**ABOUT THIS TASK**
Pull every line that holds the word "node" from the entries.

** SUPPLIED INFORMATION follows **

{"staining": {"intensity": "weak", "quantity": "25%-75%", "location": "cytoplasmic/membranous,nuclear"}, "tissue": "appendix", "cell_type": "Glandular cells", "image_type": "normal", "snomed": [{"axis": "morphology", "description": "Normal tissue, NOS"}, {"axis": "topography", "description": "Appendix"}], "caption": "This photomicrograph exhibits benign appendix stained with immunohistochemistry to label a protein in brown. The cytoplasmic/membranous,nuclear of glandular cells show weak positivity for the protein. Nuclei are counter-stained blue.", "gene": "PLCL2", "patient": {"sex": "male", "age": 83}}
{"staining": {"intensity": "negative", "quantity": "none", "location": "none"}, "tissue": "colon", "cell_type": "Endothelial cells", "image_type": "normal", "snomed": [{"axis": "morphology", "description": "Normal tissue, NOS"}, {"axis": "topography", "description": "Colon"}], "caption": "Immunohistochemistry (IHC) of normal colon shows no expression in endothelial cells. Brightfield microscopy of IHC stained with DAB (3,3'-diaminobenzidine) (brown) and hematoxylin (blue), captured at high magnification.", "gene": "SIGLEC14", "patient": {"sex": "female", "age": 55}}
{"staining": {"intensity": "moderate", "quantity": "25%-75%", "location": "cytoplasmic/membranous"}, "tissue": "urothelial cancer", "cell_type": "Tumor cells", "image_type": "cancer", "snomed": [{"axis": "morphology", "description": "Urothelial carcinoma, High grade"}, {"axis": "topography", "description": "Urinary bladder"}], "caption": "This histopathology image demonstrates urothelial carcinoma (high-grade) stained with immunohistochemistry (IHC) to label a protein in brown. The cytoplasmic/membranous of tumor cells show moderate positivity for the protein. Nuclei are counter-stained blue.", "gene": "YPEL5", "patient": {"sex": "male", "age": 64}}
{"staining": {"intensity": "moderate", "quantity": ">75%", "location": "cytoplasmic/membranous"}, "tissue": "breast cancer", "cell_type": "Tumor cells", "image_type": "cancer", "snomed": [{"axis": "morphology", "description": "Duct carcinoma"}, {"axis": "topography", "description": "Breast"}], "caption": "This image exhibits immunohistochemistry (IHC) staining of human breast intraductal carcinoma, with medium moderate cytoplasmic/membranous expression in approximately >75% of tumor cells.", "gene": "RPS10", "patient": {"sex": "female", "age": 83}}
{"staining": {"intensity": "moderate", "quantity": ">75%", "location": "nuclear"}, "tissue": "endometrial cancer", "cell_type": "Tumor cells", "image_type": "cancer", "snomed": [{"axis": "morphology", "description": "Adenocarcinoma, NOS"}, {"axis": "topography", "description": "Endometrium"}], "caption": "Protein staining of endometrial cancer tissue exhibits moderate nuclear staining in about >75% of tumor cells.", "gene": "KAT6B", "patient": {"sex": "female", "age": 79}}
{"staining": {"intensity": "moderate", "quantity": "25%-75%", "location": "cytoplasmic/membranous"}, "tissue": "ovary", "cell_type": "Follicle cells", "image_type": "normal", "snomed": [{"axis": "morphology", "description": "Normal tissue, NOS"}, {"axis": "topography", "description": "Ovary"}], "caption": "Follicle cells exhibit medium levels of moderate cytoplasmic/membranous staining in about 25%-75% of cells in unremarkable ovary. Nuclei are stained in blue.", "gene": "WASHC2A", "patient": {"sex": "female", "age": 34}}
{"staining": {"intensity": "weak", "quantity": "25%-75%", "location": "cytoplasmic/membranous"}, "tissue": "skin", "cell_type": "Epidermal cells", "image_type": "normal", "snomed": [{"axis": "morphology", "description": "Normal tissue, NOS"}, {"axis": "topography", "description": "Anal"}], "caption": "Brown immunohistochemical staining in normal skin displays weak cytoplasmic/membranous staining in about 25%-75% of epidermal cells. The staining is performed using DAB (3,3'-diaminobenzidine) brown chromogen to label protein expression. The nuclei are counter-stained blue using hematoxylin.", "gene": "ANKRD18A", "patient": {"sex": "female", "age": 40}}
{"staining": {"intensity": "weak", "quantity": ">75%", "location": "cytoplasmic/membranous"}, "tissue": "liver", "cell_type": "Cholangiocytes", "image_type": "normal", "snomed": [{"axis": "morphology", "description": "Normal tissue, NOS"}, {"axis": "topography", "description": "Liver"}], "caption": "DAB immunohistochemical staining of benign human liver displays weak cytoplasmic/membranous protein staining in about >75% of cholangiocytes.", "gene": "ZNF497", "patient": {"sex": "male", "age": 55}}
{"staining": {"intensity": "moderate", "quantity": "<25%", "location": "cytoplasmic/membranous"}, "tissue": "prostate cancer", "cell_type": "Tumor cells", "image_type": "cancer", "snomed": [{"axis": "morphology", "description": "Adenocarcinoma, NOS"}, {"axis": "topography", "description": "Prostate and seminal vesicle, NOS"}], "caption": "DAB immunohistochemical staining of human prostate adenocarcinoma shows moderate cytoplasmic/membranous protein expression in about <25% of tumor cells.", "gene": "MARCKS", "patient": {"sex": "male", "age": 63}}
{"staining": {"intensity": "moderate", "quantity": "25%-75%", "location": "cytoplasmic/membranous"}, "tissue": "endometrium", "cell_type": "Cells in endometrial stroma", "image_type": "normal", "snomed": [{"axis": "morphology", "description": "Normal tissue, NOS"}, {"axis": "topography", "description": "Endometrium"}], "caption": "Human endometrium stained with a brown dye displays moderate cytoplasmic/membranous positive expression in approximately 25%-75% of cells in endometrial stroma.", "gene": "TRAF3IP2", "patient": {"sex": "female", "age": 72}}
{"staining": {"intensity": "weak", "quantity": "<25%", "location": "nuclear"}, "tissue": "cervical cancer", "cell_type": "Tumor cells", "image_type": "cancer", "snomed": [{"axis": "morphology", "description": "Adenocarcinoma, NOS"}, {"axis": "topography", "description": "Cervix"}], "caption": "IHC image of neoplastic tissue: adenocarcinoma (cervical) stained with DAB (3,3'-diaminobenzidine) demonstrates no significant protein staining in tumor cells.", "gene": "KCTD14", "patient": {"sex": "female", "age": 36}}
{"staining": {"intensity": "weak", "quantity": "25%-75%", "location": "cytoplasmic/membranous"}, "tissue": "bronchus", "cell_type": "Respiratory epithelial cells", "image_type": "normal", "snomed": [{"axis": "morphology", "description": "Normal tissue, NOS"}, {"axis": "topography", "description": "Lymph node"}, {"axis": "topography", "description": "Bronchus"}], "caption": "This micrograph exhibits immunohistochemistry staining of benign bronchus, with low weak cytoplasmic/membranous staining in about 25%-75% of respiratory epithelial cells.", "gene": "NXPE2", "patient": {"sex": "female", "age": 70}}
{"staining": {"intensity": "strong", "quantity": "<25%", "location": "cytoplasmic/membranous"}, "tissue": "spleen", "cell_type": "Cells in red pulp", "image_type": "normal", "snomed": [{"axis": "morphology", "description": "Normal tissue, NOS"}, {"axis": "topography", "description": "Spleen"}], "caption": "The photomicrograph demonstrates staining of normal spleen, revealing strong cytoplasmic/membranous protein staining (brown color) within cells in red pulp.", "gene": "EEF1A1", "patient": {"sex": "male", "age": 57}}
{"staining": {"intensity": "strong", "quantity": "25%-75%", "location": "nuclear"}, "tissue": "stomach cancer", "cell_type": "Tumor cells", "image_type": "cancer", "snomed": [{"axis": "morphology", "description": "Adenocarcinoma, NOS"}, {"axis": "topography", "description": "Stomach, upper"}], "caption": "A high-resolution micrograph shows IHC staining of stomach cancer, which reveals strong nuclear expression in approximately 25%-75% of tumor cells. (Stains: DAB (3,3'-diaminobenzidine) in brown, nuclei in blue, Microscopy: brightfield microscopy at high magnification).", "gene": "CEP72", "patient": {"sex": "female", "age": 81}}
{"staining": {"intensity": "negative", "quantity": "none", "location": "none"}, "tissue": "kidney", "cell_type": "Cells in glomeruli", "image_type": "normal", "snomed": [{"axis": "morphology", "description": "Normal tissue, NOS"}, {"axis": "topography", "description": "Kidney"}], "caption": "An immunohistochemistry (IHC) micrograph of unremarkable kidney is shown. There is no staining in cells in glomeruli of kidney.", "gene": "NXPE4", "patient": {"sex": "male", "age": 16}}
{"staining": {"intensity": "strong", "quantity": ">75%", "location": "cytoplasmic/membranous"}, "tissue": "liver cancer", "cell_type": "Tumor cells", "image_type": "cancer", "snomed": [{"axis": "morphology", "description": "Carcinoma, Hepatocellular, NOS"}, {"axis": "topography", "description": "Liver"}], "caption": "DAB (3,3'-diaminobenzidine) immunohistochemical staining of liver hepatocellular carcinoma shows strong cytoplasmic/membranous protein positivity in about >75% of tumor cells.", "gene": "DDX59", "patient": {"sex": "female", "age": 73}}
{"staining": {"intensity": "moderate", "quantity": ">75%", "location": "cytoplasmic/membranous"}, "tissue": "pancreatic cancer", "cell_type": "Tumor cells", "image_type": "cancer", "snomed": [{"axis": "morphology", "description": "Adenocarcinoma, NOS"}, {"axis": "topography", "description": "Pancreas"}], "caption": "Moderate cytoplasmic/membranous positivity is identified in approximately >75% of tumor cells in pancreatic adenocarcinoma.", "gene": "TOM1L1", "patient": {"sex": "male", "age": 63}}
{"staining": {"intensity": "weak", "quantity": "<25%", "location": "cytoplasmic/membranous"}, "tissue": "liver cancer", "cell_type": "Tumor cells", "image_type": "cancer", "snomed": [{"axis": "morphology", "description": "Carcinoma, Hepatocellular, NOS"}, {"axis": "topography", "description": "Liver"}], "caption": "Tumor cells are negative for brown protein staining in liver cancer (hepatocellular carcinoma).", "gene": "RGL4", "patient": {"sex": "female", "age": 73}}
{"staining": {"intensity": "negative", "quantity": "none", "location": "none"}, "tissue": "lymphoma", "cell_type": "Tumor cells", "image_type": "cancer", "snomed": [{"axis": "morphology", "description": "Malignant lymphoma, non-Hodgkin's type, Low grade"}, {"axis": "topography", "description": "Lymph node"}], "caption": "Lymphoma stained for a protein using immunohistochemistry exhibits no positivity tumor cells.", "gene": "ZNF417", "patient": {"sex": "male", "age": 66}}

** End of SUPPLIED INFORMATION **

**THE COMPLETED TASK**
{"staining": {"intensity": "weak", "quantity": "25%-75%", "location": "cytoplasmic/membranous"}, "tissue": "bronchus", "cell_type": "Respiratory epithelial cells", "image_type": "normal", "snomed": [{"axis": "morphology", "description": "Normal tissue, NOS"}, {"axis": "topography", "description": "Lymph node"}, {"axis": "topography", "description": "Bronchus"}], "caption": "This micrograph exhibits immunohistochemistry staining of benign bronchus, with low weak cytoplasmic/membranous staining in about 25%-75% of respiratory epithelial cells.", "gene": "NXPE2", "patient": {"sex": "female", "age": 70}}
{"staining": {"intensity": "negative", "quantity": "none", "location": "none"}, "tissue": "lymphoma", "cell_type": "Tumor cells", "image_type": "cancer", "snomed": [{"axis": "morphology", "description": "Malignant lymphoma, non-Hodgkin's type, Low grade"}, {"axis": "topography", "description": "Lymph node"}], "caption": "Lymphoma stained for a protein using immunohistochemistry exhibits no positivity tumor cells.", "gene": "ZNF417", "patient": {"sex": "male", "age": 66}}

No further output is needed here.